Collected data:
────────────────────────────────────────

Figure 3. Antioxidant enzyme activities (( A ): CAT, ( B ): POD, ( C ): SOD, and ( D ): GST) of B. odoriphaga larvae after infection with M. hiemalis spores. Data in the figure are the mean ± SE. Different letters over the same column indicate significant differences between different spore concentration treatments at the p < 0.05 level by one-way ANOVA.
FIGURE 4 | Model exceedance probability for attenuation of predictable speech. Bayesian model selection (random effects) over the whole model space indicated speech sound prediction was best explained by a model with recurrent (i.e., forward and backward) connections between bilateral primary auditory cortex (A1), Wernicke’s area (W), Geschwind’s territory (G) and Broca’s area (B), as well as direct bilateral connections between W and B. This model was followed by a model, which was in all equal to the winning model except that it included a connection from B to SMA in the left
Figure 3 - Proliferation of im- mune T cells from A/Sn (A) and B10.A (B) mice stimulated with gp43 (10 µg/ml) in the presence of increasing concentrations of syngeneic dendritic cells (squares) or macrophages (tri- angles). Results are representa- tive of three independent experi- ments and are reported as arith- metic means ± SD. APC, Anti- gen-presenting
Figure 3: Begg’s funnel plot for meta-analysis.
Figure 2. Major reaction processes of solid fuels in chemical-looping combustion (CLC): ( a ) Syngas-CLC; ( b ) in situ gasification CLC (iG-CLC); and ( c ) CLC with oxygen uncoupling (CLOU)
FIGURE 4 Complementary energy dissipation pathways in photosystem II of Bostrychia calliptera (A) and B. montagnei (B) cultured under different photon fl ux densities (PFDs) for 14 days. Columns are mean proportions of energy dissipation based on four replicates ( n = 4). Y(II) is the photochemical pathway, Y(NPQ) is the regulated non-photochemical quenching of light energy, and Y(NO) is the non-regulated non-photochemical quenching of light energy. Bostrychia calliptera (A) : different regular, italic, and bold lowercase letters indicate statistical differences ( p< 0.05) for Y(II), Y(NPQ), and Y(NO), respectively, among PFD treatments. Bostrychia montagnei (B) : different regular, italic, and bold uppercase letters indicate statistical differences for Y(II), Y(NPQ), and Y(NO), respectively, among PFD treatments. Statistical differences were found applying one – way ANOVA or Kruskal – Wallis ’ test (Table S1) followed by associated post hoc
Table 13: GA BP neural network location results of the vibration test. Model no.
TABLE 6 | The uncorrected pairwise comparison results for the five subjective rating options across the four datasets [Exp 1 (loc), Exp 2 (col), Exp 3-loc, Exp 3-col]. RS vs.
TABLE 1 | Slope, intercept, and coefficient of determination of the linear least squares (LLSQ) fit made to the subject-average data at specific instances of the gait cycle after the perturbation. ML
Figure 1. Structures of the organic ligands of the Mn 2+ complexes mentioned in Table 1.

────────────────────────────────────────

Could every record be printed again exactly as it reads?

* **SOLUTION FOR THIS PROBLEM**:
Figure 3. Antioxidant enzyme activities (( A ): CAT, ( B ): POD, ( C ): SOD, and ( D ): GST) of B. odoriphaga larvae after infection with M. hiemalis spores. Data in the figure are the mean ± SE. Different letters over the same column indicate significant differences between different spore concentration treatments at the p < 0.05 level by one-way ANOVA.
FIGURE 4 | Model exceedance probability for attenuation of predictable speech. Bayesian model selection (random effects) over the whole model space indicated speech sound prediction was best explained by a model with recurrent (i.e., forward and backward) connections between bilateral primary auditory cortex (A1), Wernicke’s area (W), Geschwind’s territory (G) and Broca’s area (B), as well as direct bilateral connections between W and B. This model was followed by a model, which was in all equal to the winning model except that it included a connection from B to SMA in the left
Figure 3 - Proliferation of im- mune T cells from A/Sn (A) and B10.A (B) mice stimulated with gp43 (10 µg/ml) in the presence of increasing concentrations of syngeneic dendritic cells (squares) or macrophages (tri- angles). Results are representa- tive of three independent experi- ments and are reported as arith- metic means ± SD. APC, Anti- gen-presenting
Figure 3: Begg’s funnel plot for meta-analysis.
Figure 2. Major reaction processes of solid fuels in chemical-looping combustion (CLC): ( a ) Syngas-CLC; ( b ) in situ gasification CLC (iG-CLC); and ( c ) CLC with oxygen uncoupling (CLOU)
FIGURE 4 Complementary energy dissipation pathways in photosystem II of Bostrychia calliptera (A) and B. montagnei (B) cultured under different photon fl ux densities (PFDs) for 14 days. Columns are mean proportions of energy dissipation based on four replicates ( n = 4). Y(II) is the photochemical pathway, Y(NPQ) is the regulated non-photochemical quenching of light energy, and Y(NO) is the non-regulated non-photochemical quenching of light energy. Bostrychia calliptera (A) : different regular, italic, and bold lowercase letters indicate statistical differences ( p< 0.05) for Y(II), Y(NPQ), and Y(NO), respectively, among PFD treatments. Bostrychia montagnei (B) : different regular, italic, and bold uppercase letters indicate statistical differences for Y(II), Y(NPQ), and Y(NO), respectively, among PFD treatments. Statistical differences were found applying one – way ANOVA or Kruskal – Wallis ’ test (Table S1) followed by associated post hoc
Table 13: GA BP neural network location results of the vibration test. Model no.
TABLE 6 | The uncorrected pairwise comparison results for the five subjective rating options across the four datasets [Exp 1 (loc), Exp 2 (col), Exp 3-loc, Exp 3-col]. RS vs.
TABLE 1 | Slope, intercept, and coefficient of determination of the linear least squares (LLSQ) fit made to the subject-average data at specific instances of the gait cycle after the perturbation. ML
Figure 1. Structures of the organic ligands of the Mn 2+ complexes mentioned in Table 1.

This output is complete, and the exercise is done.